The National Association of Securities Dealers, Inc., (NASD), now the Financial Industry Regulatory Authority (FINRA), was first founded in 1939 and registered with the Securities and Exchange Commission (SEC). FINRA was founded as a self-regulatory entity in response to amendments to the Securities Exchange Act of 1934, which authorized the NASD/FINRA to supervise the conduct of its members subject to oversight by the SEC. In 1987, the United States Supreme Court ruled in Shearson v. McMahon that under the Securities Exchange Act of 1934 arbitration clauses that mandated disputes be carried out through arbitration were enforceable.
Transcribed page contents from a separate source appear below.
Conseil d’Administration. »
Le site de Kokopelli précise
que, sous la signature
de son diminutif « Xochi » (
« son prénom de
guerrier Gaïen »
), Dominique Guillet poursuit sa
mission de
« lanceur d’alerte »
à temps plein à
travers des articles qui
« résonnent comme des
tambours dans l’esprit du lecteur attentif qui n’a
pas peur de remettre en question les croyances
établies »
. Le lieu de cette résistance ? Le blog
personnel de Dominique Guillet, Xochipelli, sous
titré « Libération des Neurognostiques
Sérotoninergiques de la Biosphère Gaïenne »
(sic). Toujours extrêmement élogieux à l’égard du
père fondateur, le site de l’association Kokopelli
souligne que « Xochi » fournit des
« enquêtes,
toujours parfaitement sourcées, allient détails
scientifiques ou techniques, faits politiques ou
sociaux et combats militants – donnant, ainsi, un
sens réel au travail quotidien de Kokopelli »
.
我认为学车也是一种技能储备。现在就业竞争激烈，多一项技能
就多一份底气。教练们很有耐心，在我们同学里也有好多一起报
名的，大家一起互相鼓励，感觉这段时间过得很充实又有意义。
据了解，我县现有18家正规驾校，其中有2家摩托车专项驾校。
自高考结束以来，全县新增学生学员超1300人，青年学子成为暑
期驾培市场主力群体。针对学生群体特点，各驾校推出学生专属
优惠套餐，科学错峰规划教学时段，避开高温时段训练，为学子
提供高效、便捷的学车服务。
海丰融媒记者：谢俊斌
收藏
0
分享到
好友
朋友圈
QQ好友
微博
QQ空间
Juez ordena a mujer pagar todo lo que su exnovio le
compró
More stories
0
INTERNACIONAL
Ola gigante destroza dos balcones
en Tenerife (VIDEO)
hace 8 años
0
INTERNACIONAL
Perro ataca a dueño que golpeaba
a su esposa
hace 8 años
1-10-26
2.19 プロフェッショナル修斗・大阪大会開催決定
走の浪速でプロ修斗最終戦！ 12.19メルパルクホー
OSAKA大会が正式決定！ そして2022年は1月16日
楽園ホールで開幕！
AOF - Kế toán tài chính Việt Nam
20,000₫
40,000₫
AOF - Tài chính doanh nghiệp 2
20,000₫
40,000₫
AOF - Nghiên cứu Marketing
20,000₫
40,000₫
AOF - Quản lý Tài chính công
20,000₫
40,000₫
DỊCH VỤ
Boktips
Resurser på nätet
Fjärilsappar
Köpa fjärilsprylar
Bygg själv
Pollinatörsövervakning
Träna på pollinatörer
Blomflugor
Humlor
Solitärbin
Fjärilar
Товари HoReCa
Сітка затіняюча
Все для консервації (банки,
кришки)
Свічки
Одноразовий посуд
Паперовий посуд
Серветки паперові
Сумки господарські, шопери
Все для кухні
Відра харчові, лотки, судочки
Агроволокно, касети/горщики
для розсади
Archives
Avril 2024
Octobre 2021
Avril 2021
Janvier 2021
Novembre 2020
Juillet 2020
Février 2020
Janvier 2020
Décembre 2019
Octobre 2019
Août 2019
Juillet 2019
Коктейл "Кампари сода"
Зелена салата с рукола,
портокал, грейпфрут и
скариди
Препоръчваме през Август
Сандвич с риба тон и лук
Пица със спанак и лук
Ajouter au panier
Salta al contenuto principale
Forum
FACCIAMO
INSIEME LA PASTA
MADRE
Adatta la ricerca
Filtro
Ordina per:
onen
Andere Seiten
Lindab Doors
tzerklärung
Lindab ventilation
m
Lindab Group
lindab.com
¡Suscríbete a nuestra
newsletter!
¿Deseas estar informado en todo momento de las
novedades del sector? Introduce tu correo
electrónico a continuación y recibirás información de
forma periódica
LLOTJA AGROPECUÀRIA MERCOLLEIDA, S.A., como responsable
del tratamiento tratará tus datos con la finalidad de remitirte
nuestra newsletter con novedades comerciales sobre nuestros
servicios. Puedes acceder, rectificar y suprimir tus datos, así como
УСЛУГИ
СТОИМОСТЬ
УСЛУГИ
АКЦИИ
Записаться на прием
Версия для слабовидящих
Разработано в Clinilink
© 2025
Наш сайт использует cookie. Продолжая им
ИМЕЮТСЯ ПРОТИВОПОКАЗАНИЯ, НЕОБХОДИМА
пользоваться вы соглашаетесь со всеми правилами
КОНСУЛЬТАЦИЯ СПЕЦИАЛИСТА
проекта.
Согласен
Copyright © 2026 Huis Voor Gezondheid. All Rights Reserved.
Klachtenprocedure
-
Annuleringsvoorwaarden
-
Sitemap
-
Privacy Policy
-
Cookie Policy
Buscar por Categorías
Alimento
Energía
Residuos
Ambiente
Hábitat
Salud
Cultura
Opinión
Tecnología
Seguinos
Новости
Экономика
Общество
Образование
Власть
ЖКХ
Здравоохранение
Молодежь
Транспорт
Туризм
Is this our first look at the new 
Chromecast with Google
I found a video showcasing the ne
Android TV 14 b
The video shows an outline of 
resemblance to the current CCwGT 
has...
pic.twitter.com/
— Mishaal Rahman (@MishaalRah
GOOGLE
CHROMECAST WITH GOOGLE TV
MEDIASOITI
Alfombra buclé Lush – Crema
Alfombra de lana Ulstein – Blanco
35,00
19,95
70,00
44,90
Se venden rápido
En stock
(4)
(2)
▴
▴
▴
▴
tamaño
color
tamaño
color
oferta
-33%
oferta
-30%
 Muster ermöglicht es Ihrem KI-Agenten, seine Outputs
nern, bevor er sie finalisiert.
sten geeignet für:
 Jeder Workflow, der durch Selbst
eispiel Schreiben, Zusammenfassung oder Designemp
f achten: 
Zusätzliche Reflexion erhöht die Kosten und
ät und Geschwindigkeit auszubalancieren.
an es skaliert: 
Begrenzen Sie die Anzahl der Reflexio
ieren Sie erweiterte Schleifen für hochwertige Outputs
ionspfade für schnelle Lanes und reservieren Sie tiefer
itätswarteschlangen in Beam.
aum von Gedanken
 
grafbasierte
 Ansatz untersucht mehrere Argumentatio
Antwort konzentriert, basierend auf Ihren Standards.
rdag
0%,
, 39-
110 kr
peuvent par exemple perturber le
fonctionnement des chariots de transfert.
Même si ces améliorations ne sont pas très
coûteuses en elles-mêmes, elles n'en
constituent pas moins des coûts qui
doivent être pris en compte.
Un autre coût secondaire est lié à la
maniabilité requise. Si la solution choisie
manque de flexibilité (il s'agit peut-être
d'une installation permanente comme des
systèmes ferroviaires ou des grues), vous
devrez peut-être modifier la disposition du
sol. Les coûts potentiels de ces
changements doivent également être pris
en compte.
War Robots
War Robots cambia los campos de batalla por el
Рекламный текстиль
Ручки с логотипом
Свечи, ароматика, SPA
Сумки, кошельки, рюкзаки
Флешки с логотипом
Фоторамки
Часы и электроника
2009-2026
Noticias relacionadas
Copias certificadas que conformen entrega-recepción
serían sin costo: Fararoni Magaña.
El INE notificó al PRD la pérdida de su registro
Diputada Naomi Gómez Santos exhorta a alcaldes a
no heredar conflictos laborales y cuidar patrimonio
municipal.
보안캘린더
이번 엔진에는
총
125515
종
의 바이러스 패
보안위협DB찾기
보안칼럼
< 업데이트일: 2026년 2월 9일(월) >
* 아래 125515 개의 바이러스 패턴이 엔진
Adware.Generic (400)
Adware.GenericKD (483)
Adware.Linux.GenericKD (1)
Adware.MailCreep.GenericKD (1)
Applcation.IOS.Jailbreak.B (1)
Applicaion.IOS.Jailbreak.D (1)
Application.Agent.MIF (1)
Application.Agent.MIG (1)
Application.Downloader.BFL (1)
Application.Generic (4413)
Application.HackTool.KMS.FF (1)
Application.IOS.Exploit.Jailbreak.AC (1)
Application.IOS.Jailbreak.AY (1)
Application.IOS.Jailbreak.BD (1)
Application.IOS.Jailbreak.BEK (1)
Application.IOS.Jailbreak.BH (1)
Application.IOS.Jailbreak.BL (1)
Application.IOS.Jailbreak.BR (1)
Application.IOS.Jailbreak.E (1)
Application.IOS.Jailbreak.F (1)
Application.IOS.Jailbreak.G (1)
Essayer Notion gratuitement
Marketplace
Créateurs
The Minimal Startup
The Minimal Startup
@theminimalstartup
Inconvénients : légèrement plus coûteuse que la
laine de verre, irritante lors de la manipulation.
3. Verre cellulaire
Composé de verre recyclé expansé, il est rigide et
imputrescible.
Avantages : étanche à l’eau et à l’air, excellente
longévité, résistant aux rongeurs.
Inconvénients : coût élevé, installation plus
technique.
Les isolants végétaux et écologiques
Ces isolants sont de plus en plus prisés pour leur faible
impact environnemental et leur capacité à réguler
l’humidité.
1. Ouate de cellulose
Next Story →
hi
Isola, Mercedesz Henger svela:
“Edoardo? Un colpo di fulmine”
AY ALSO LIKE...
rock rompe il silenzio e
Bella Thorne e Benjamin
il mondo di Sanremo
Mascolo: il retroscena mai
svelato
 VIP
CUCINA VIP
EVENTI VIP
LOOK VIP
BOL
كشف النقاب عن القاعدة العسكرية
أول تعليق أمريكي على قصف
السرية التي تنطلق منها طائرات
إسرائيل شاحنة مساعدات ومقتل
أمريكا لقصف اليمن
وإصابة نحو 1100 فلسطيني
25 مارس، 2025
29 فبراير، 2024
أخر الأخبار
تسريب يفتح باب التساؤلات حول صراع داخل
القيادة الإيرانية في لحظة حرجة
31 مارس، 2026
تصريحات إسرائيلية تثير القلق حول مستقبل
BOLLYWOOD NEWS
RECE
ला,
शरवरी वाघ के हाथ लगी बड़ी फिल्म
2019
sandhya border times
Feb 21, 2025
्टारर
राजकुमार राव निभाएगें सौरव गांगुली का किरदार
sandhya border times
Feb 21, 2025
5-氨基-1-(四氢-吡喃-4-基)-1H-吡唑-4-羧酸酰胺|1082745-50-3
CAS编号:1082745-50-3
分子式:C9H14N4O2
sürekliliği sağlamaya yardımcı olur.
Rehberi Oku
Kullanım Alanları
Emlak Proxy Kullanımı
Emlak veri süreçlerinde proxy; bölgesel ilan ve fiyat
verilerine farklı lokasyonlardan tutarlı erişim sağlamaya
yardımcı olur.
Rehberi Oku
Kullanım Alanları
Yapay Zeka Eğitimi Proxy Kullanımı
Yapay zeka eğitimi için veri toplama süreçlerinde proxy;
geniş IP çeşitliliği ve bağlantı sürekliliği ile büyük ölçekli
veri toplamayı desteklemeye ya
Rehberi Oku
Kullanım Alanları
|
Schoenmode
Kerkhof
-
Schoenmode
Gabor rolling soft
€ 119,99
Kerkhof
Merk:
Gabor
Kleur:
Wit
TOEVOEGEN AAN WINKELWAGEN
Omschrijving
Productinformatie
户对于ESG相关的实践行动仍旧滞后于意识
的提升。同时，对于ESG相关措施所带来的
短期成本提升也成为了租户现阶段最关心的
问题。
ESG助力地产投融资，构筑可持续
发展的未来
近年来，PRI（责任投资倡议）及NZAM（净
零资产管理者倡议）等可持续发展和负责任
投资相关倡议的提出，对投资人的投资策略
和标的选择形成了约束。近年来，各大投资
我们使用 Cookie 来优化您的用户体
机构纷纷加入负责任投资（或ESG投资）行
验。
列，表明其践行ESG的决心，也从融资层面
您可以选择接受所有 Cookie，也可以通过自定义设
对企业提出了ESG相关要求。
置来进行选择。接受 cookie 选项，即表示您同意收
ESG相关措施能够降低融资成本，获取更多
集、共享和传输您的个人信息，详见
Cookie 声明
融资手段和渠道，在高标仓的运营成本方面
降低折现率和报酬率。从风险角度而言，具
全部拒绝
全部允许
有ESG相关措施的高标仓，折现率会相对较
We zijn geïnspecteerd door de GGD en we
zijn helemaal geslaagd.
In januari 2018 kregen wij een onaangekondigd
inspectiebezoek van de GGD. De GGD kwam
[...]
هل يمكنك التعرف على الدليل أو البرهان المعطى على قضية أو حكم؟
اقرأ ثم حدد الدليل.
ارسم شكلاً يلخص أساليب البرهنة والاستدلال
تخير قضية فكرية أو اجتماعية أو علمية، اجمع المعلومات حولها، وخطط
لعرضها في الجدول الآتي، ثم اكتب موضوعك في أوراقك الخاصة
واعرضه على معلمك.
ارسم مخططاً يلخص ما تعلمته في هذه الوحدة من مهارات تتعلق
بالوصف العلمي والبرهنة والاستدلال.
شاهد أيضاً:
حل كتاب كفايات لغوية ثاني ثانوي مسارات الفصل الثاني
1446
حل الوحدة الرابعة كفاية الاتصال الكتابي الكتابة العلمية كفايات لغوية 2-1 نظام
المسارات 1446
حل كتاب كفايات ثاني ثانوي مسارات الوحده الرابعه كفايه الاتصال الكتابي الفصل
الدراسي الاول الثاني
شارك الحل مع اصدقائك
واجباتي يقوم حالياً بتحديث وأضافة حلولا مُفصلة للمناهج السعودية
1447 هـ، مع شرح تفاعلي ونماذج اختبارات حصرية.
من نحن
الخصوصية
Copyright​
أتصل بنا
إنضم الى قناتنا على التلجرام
Three years later, in Rodriguez v. Shearson, the Court extended mandatory arbitration requirement to disputes arising under the Securities Act of 1933. As a result of this ruling, FINRA acquired the legal jurisdiction to decide virtually all customer securities-related disputes through, making all FINRA arbitration binding to this day. If a customer or firm refuses to bring such claims into arbitration, the other party can seek a court order compelling the other party to bring their claims before FINRA.
Similarly, FINRA requires all registered persons to execute and file a Uniform Application for Securities Industry Registration or Transfer (“Form U-4”) with FINRA as a routine condition of being hired by a broker-dealer. As part of the Form U-4, brokers consent to submit any dispute, apart from statutory discrimination claims (discussed below), between said broker and his or her firm, before FINRA for a binding arbitration decision. If either broker or firm refuse to do so, that party may be compelled by court order to proceed to FINRA arbitration. A broker may wonder:
“What if I am no longer employed by a broker dealer? Does FINRA still have jurisdiction over me?”
The answer is “Yes.” As stated in Article 5, Section 4, of FINRA’s By-Laws, FINRA continues to hold jurisdiction over all FINRA-member broker-dealers for two years after your termination from the firm. Claims alleging employment discrimination in violation of a statute, including claims of sexual harassment claim, are not required to be arbitrated through FINRA arbitration and may proceed as non-arbitration cases in the courts. Depending on the particular facts, an employee’s claims might be better filed in court, rather than in arbitration. However, at their time of hire, brokers routinely sign contractual agreements, containing a provision that they bring all claims, including statutory discrimination claims, through FINRA arbitration. Such contractual agreements to arbitrate these disputes will be honored by FINRA and are routinely enforced by courts. Finally, there are certain types of statutory claims, such as whistleblower claims, which cannot be compelled to FINRA arbitration unless you sign an agreement to arbitrate such claims after they arises.
For these reasons, you should have an experienced FINRA arbitration attorney review all employment-related documents you may have signed at your time of hire prior to filing any claims, so that you may adequately determine the best jurisdiction for your statutory employment discrimination claims.